FIGURE 1.

Expression profiles of miR-449 cluster and miR-34 family in mice. A, qPCR analyses of expression levels of miR-449 in 11 tissues collected from adult male mice. B, germ cell depletion through busulfan treatment followed by qPCR detection of miR-449. miR-449 was abundant in control (untreated wild type) testes, whereas miR-449 was undetectable in busulfan-treated (germ cell-depleted) testes, suggesting that miR-449 is exclusively expressed in germ cells. Scale bar, 50 μm. C, qPCR analyses of expression levels of miR-449 and members of the miR-34 family during postnatal testicular development.

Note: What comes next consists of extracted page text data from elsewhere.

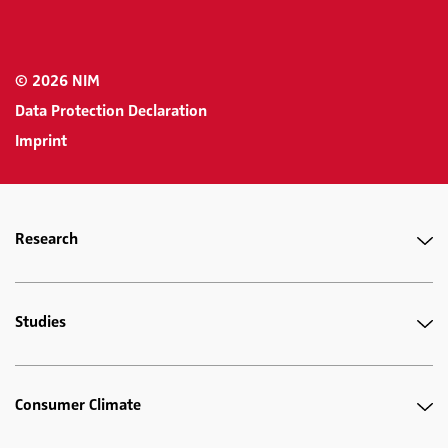
© 2026 NIM
Data Protection Declaration
Imprint
Research
Studies
Consumer Climate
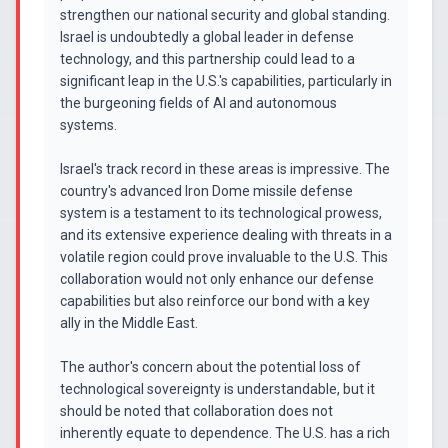
strengthen our national security and global standing.
Israel is undoubtedly a global leader in defense
technology, and this partnership could lead to a
significant leap in the U.S.'s capabilities, particularly in
the burgeoning fields of AI and autonomous
systems.
Israel's track record in these areas is impressive. The
country's advanced Iron Dome missile defense
system is a testament to its technological prowess,
and its extensive experience dealing with threats in a
volatile region could prove invaluable to the U.S. This
collaboration would not only enhance our defense
capabilities but also reinforce our bond with a key
ally in the Middle East.
The author's concern about the potential loss of
technological sovereignty is understandable, but it
should be noted that collaboration does not
inherently equate to dependence. The U.S. has a rich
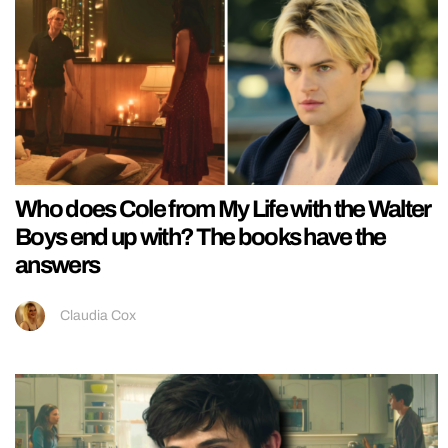
Who does Cole from My Life with the Walter
Boys end up with? The books have the
answers
Claudia Cox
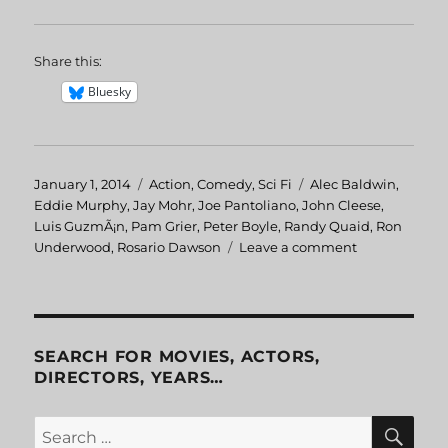
Share this:
Bluesky
Posted
January 1, 2014
Categories
Action
,
Comedy
,
Sci Fi
Tags
Alec Baldwin
,
on
Eddie Murphy
,
Jay Mohr
,
Joe Pantoliano
,
John Cleese
,
Luis GuzmÃ¡n
,
Pam Grier
,
Peter Boyle
,
Randy Quaid
,
Ron
Underwood
,
Rosario Dawson
Leave a comment
on
The
Adventures
Of
Pluto
Nash
SEARCH FOR MOVIES, ACTORS,
DIRECTORS, YEARS…
SE
Search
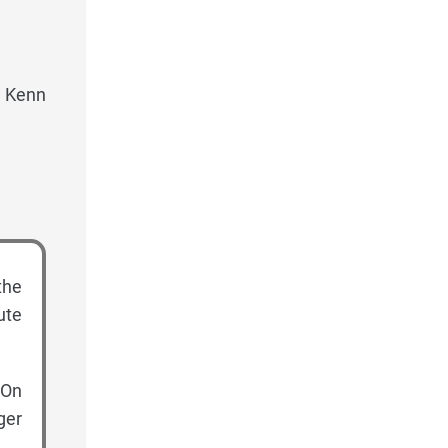
, Kenn
the
ute
 On
ger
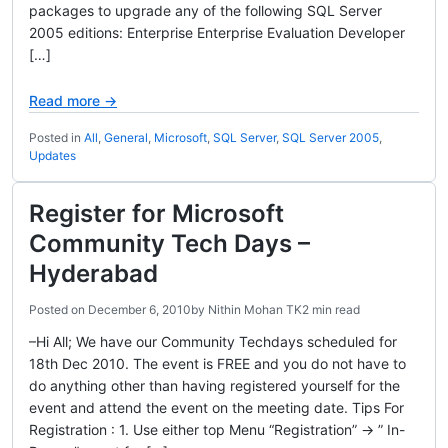
packages to upgrade any of the following SQL Server
2005 editions: Enterprise Enterprise Evaluation Developer
[…]
Read more →
Posted in
All
,
General
,
Microsoft
,
SQL Server
,
SQL Server 2005
,
Updates
Register for Microsoft
Community Tech Days –
Hyderabad
Posted on
December 6, 2010
by
Nithin Mohan TK
2 min read
–Hi All; We have our Community Techdays scheduled for
18th Dec 2010. The event is FREE and you do not have to
do anything other than having registered yourself for the
event and attend the event on the meeting date. Tips For
Registration : 1. Use either top Menu “Registration” -> ” In-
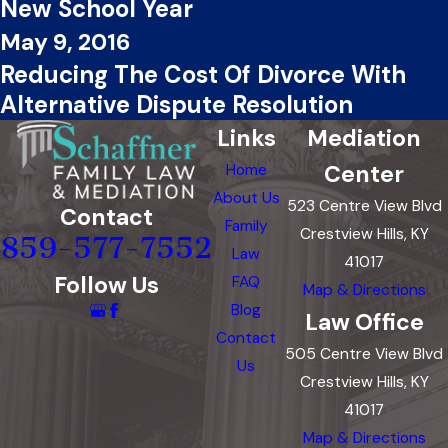
New School Year
May 9, 2016
Reducing The Cost Of Divorce With
Alternative Dispute Resolution
Links
Mediation
Center
Home
About Us
523 Centre View Blvd
Contact
Family
Crestview Hills, KY
859-577-7552
Law
41017
Follow Us
FAQ
Map & Directions
Blog
Law Office
Contact
505 Centre View Blvd
Us
Crestview Hills, KY
41017
Map & Directions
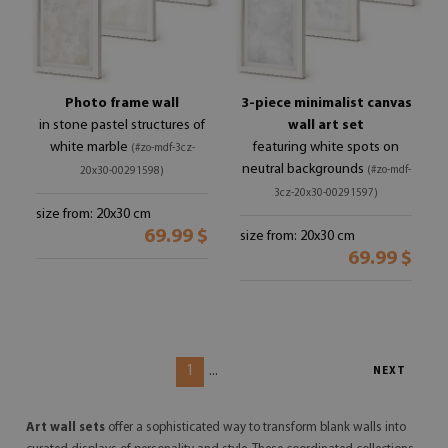
Photo frame wall
3-piece minimalist canvas
in stone pastel structures of
wall art set
white marble
featuring white spots on
(#zo-mdf-3cz-
neutral backgrounds
(#zo-mdf-
20x30-00291598)
3cz-20x30-00291597)
size from: 20x30 cm
69.99 $
size from: 20x30 cm
69.99 $
1
...
NEXT
Art wall sets
offer a sophisticated way to transform blank walls into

D, localization of miR-449 in the mouse testis using in situ hybridization. Hybridization signals are in red (Texas Red), and the nuclei were counterstained with hematoxylin (blue). The inset is a control. Scale bar, 70 μm. E, an enlarged image of the field framed be the dashed box in D. Specific miR-449a hybridization signals were mainly detectable in the cytoplasm of spermatocytes and spermatids (arrowheads), whereas no signals were fund in somatic cell types and spermatogonia (arrows). Scale bar, 50 μm. Ctr, control. F, localization of miR-34a in the murine testis by in situ hybridization. Hybridization signals (red) were only detected in spermatogonia. Cell nuclei (blue) were counterstained with hematoxylin (blue). The inset is a control. Scale bar, 50 μm. Data are represented as mean ± S.E. (n = 3).